Of particular importance is the supposed tension between case law and parliamentary amendments. Gladue and Ipeelee frame s. 718.2(e) as remedial and transformative, requiring courts to confront systemic disadvantage and to approach sentencing with restraint. Parliament’s amendments in ss. 718.04 and 718.201, by contrast, respond to systemic violence against Indigenous women by emphasizing denunciation and deterrence.
Per the majority’s reasoning, acknowledgment of the Gladue factors alone is insufficient. Appellate courts may intervene where systemic factors are insufficiently integrated into the moral culpability analysis and thus, weighed inadequately.
Nonetheless, the dissent’s warning about deference cannot be overlooked. Lacasse affirms that sentencing is discretionary and appellate courts should not intervene absent clear error. If the SCC affirms the majority, it may signal a novel understanding of error in principle—one that treats insufficient integration of systemic factors as reviewable.

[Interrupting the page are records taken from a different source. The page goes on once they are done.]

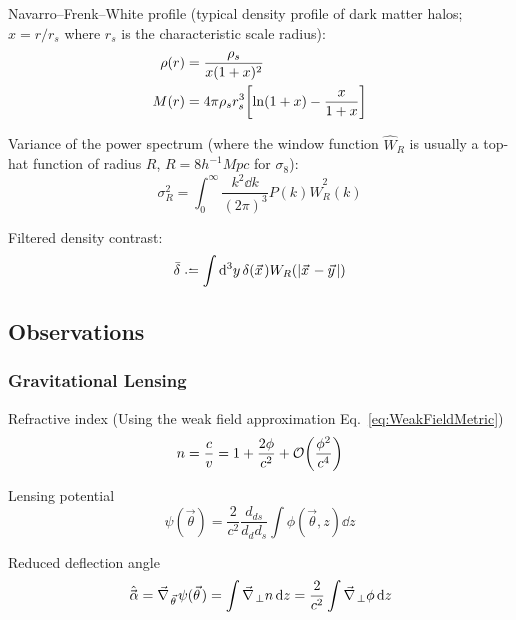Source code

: 		\noindent
		Navarro--Frenk--White profile (typical density profile of dark matter halos; $x=r/r_s$ where $r_s$ is the characteristic scale radius):
		\begin{align}
			\rho(r) &= \frac{\rho_s}{x(1+x)^2} \\
			M(r) &= 4\pi \rho_s r_s^3 \qty[\ln(1+x) - \frac{x}{1+x}]
		\end{align}

		\noindent
		Variance of the power spectrum (where the window function $\hat{W}_R$ is usually a top-hat function of radius $R$, \eg $R=8h^{-1}\unit{Mpc}$ for $\sigma_8$):
		\begin{equation}
			\sigma_R^2 = \int_{0}^{\infty} \frac{k^2 \dd k}{(2\pi)^3} P(k) \hat{W}^2_R(k)
		\end{equation}

		\noindent
		Filtered density contrast:
		\begin{equation}
			\bar{\delta} \defeq \int \dd[3]{y} \delta(\vec{x}) W_R(\abs{\vec{x}-\vec{y}})
		\end{equation}

	\subsection{Observations}
		\subsubsection{Gravitational Lensing}
			Refractive index (Using the weak field approximation Eq.~\ref{eq:WeakFieldMetric})
			\begin{equation}
				n = \frac{c}{v} = 1 + \frac{2 \phi}{c^2} + \mathcal{O}\qty(\frac{\phi^2}{c^4})
			\end{equation}

			\noindent
			Lensing potential
			\begin{equation}
				\psi (\vec{\theta})  = \frac{2}{c^2} \frac{d_{ds}}{d_d d_s} \int \phi(\vec{\theta}, z) \dd{z}
			\end{equation}

			\noindent
			Reduced deflection angle
			\begin{equation}
				\hat{\vec{\alpha}}
				= \Nabla_{\vec{\theta}} \psi(\vec{\theta})
				= \int \Nabla_\perp n \dd{z}
				= \frac{2}{c^2} \int \Nabla_\perp \phi \dd{z}
			\end{equation}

The task before the SCC is to clarify whether these provisions are complementary promises towards systemic reconciliation efforts, or whether they create a recalibrated hierarchy in sentencing for cases of intimate partner violence against Indigenous women. Perhaps most fundamentally, this significant tension presented to the SCC is a consequence of two interrelated systemic realities within Canadian sentencing: the over incarceration of Indigenous offenders and the under-protection of Indigenous women. Each is the result of colonial legacy, and each demands reconciliation efforts and correction. If denunciation is to receive “primary consideration,” how does that imperative operate against the principle of proportionality?
In answering this appeal, the Court will define how Canadian sentencing law responds to “offences involving the most vulnerable in our society”, and clarify the place of reconciliation, denunciation, and proportionality within that response (Cope, para 210).